Slavery in Ancient Rome - Types of Work

Types of Work

Slaves worked in a wide range of occupations that can be roughly divided into five categories: household or domestic; imperial or public; urban crafts and services; agriculture; and mining.

Epitaphs record at least 55 different jobs a household slave might have, including barber, butler, cook, hairdresser, handmaid (ancilla), wet nurse or nursery attendant, teacher, secretary, seamstress, accountant, and physician. A large elite household (a domus in town, or a villa in the countryside) might be supported by a staff of hundreds. The living conditions of slaves attached to a domus (the familia urbana), while inferior to those of the free persons they lived with, were sometimes superior to that of many free urban poor in Rome. Household slaves likely enjoyed the highest standard of living among Roman slaves, next to publicly owned slaves, who were not subject to the whims of a single master. Imperial slaves were those attached to the emperor's household, the familia Caesaris.

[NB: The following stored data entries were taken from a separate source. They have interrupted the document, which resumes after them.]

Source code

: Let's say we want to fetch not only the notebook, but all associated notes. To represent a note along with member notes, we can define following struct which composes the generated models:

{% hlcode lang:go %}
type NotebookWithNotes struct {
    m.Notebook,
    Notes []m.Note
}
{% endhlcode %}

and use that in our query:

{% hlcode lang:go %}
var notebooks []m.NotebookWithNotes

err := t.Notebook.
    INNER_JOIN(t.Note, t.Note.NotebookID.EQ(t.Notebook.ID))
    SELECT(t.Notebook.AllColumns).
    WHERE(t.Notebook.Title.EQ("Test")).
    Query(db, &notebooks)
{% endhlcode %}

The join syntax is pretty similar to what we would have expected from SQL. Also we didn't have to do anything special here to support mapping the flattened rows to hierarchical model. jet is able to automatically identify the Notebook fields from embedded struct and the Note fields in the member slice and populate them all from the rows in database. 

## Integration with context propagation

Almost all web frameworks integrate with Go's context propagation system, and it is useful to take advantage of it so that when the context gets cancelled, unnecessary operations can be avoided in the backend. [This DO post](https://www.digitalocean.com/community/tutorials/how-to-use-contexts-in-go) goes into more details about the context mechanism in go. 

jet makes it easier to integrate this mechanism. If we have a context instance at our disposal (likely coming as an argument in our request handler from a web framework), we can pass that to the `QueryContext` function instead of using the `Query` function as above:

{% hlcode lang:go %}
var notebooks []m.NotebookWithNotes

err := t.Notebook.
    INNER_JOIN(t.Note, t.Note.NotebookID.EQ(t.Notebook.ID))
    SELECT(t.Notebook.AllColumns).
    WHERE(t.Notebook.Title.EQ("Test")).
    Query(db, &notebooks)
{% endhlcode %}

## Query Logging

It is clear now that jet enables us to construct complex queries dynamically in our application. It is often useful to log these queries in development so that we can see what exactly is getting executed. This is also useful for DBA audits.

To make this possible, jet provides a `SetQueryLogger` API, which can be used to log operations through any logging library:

In urban workplaces, the occupations of slaves included fullers, engravers, shoemakers, bakers, mule drivers, and prostitutes. In general, slaves "had no right to refuse their masters' sexual advances." Farm slaves (familia rustica) probably lived in more healthful conditions. Roman agricultural writers expect that the workforce of a farm will be mostly slaves, managed by a vilicus, who was often a slave himself.

Slaves numbering in the tens of thousands were condemned to work in the mines or quarries, where conditions were notoriously brutal. Damnati in metallum ("those condemned to the mine") were convicts who lost their freedom as citizens (libertas), forfeited their property (bona) to the state, and became servi poenae, slaves as a legal penalty. Their status under the law was different from that of other slaves; they could not buy their freedom, be sold, or be set free. They were expected to live and die in the mines. Imperial slaves and freedmen (the familia Caesaris) worked in mine administration and management.

In the Late Republic, about half the gladiators who fought in Roman arenas were slaves, though the most skilled were often free volunteers. Successful gladiators were occasionally rewarded with freedom. However gladiators, being trained warriors and having access to weapons, were potentially the most dangerous slaves. At an earlier time, many gladiators had been soldiers taken captive in war. Spartacus, who led the great slave rebellion of 73-71 BCE, was a rebel gladiator.